- Work to complete
Reduce the material below to its lines containing "along".

- Given data
───

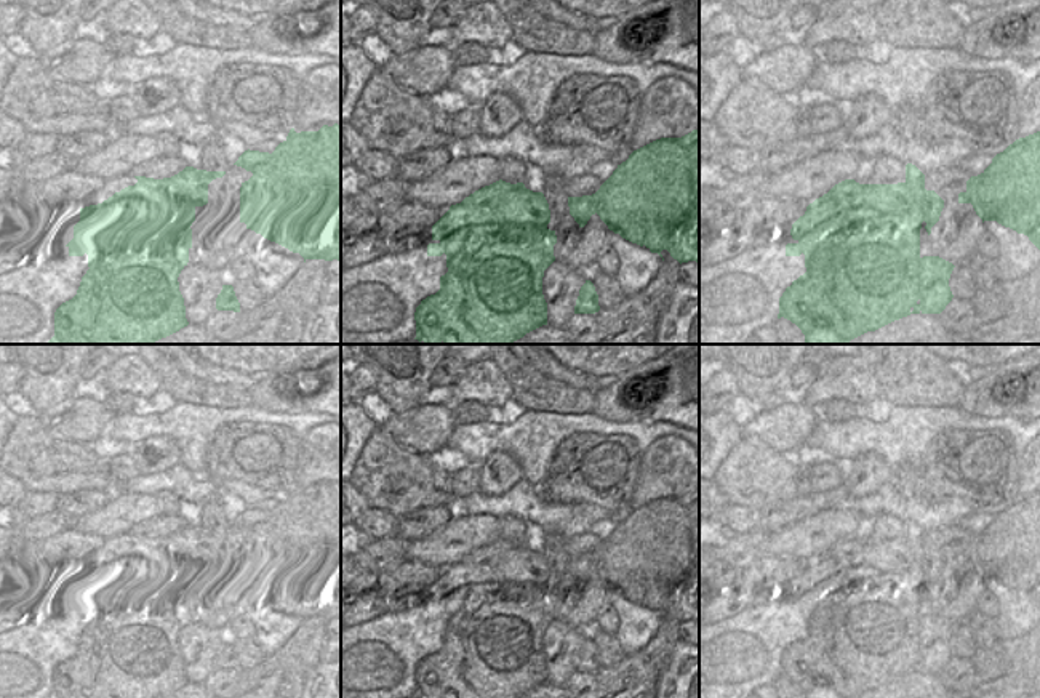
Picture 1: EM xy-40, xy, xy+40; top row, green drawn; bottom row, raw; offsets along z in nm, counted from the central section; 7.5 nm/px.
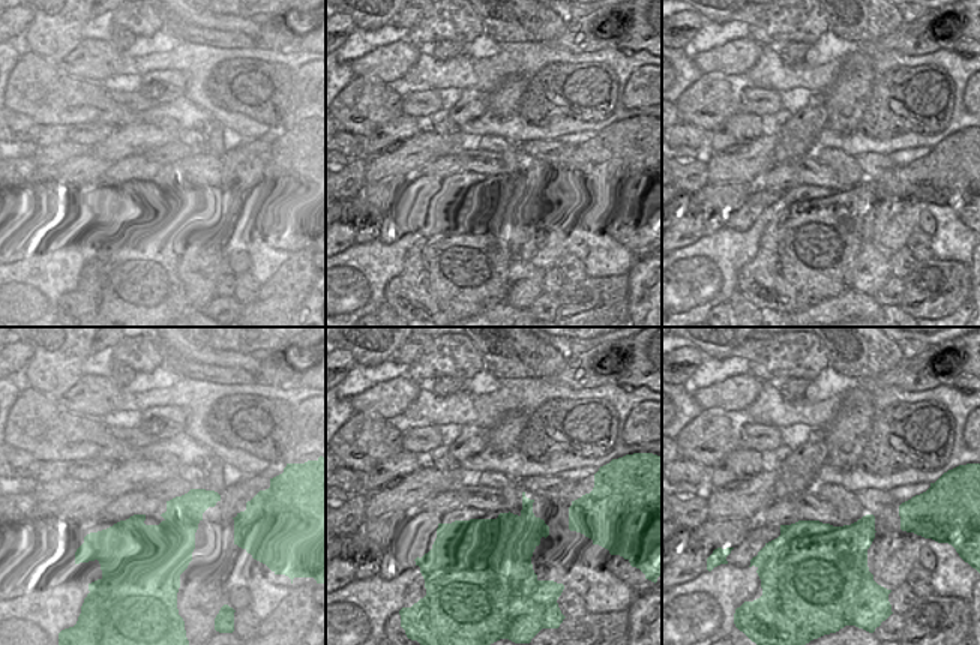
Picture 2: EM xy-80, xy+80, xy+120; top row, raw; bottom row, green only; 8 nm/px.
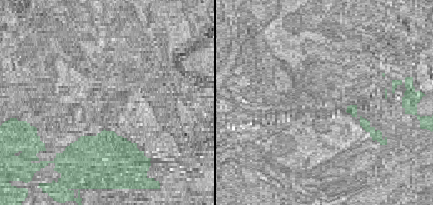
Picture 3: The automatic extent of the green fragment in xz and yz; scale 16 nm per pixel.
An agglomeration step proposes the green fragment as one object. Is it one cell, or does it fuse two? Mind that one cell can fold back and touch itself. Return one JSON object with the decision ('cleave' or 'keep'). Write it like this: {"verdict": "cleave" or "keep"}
{"verdict": "cleave"}

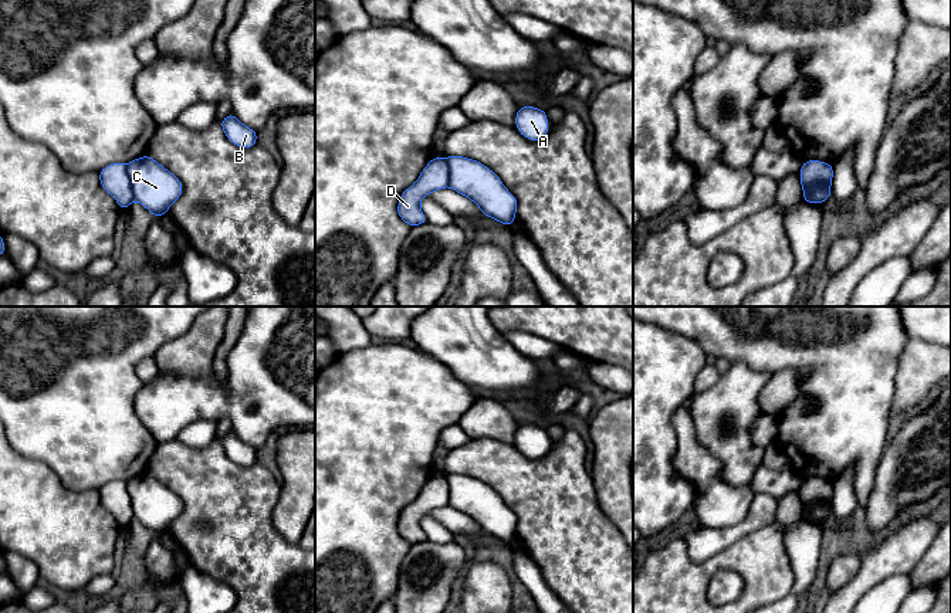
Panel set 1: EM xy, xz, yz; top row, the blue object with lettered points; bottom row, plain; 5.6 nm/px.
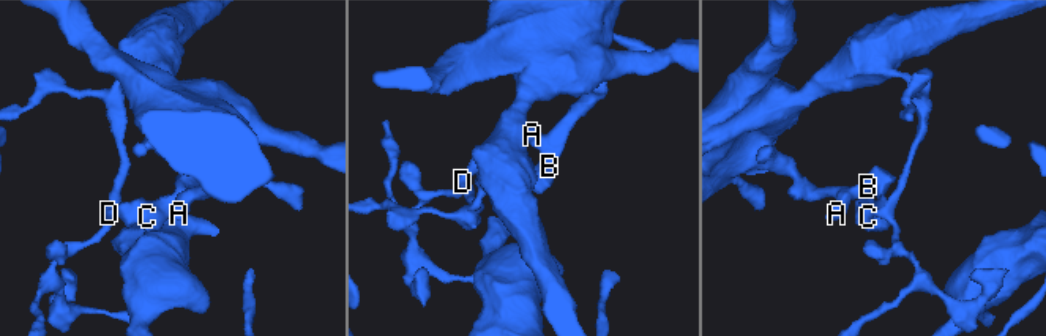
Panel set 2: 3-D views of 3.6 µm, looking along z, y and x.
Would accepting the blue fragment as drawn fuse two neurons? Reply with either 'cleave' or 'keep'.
cleave

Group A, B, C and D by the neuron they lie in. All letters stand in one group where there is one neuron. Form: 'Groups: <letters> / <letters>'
Groups: A B C / D

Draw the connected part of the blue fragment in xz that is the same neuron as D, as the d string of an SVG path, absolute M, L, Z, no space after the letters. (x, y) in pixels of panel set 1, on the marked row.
M433 158L426 165L419 179L402 193L397 204L399 217L410 227L427 223L427 219L420 209L422 199L429 196L431 192L447 186L447 160L446 158Z

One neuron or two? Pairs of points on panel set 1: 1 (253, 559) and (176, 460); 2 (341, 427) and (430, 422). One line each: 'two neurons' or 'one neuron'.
1: one neuron
2: one neuron

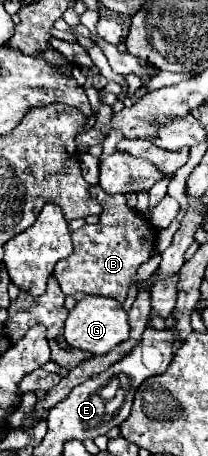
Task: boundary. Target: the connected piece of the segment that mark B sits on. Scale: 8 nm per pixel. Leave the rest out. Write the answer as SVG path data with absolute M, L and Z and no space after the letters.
M99 185L91 187L91 195L101 203L103 213L97 225L85 225L71 233L73 237L73 255L61 259L55 265L55 277L65 295L85 293L85 295L101 295L125 301L127 291L135 279L135 271L143 265L157 241L157 231L135 211L131 211L125 203L125 195L109 195Z

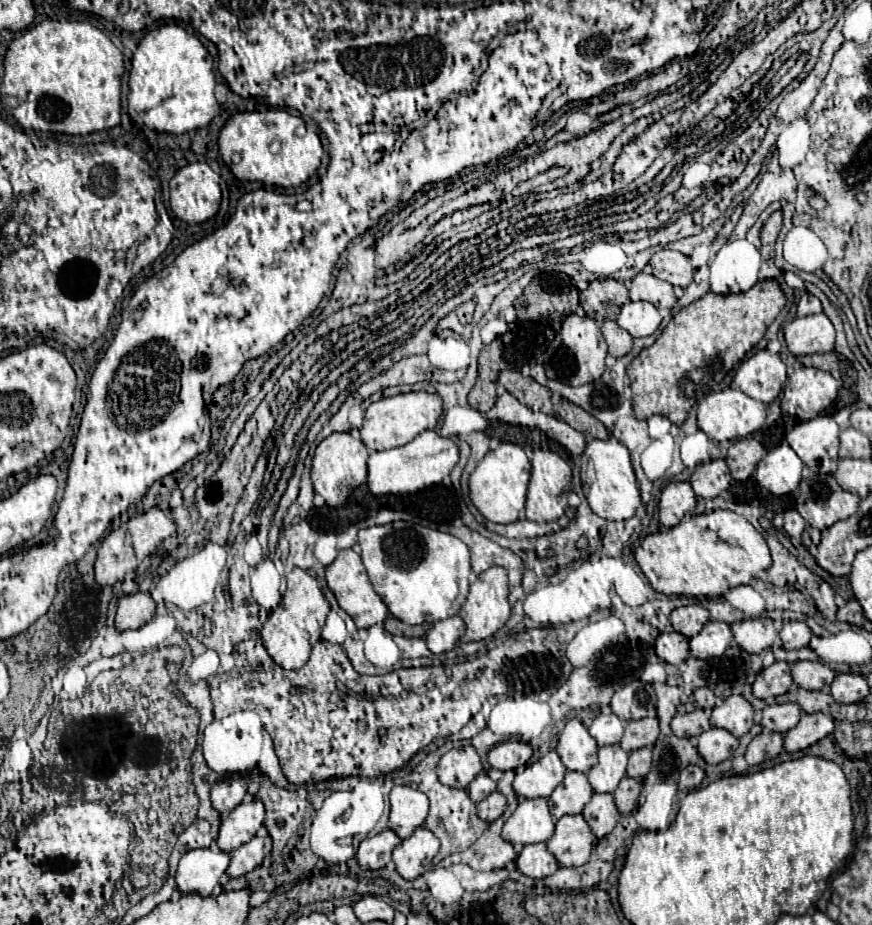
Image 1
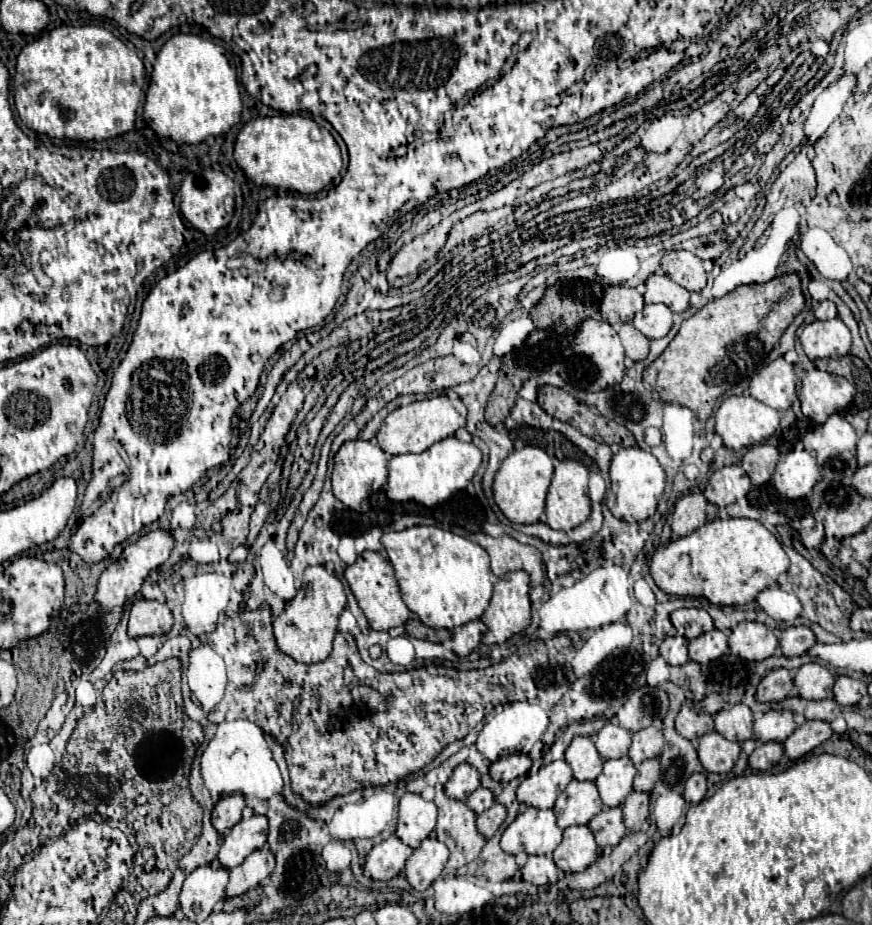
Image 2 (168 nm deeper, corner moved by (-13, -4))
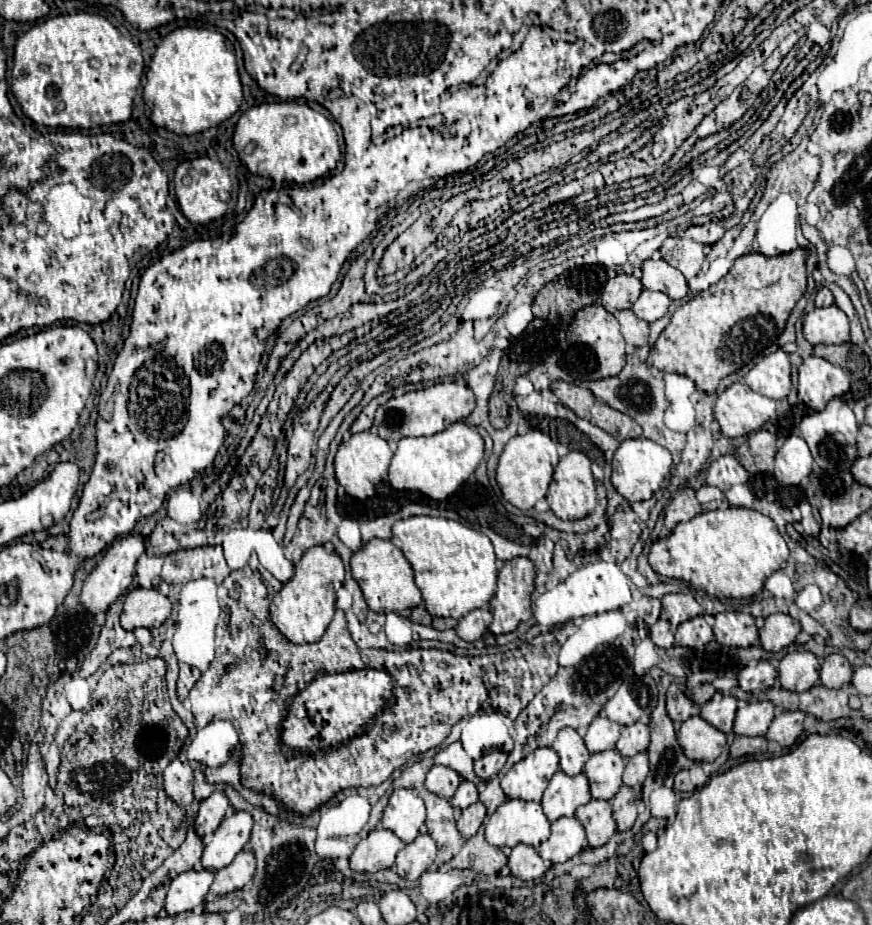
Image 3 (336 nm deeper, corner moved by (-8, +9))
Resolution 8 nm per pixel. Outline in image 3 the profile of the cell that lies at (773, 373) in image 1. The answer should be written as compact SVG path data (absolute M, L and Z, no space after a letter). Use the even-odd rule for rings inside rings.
M776 350L764 356L748 374L746 384L772 400L782 400L788 396L792 382L790 382L790 358L784 350Z

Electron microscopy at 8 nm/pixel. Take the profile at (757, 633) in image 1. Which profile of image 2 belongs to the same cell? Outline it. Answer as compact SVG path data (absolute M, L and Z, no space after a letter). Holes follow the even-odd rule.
M743 621L731 629L729 635L731 653L745 661L763 661L775 653L779 639L771 629L755 621Z

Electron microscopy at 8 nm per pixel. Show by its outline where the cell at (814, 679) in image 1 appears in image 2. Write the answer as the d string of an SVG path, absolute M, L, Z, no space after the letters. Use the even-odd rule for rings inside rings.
M807 663L807 665L797 669L797 677L793 677L793 681L797 681L795 685L799 691L799 697L803 697L803 699L827 699L831 695L831 689L833 689L835 675L819 663Z

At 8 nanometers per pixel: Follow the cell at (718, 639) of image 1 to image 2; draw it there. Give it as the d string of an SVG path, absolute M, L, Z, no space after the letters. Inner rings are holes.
M713 629L709 633L701 633L699 637L689 641L689 657L697 663L709 663L719 659L723 653L727 653L729 643L727 635L719 629Z

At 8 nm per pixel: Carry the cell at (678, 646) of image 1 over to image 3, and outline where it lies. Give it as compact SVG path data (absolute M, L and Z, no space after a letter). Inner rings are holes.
M659 619L652 628L650 628L650 638L652 642L656 644L658 648L672 648L675 644L674 630L670 628L670 622L668 620Z

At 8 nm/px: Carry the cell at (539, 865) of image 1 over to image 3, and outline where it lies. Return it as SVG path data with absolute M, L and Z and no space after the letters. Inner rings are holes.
M518 844L512 848L512 854L508 856L508 866L512 870L512 876L520 880L542 878L548 870L548 864L540 858L536 848L528 844Z

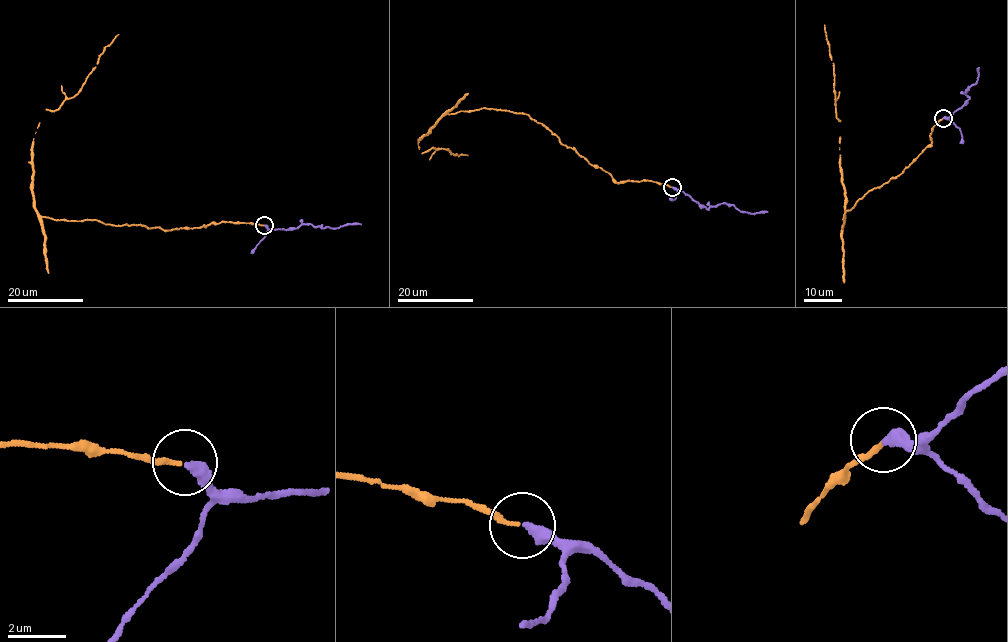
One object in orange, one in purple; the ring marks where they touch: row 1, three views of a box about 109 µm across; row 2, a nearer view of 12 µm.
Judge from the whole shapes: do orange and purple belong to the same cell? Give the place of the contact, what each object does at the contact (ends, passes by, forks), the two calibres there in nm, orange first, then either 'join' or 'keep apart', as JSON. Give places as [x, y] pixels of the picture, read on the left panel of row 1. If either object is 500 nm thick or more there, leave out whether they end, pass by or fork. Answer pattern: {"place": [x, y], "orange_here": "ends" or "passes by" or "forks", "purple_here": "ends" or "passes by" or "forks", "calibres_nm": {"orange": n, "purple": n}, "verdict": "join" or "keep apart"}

───

- Response to this exercise
Picture 1: EM xy-40, xy, xy+40; top row, green drawn; bottom row, raw; offsets along z in nm, counted from the central section; 7.5 nm/px.
Panel set 2: 3-D views of 3.6 µm, looking along z, y and x.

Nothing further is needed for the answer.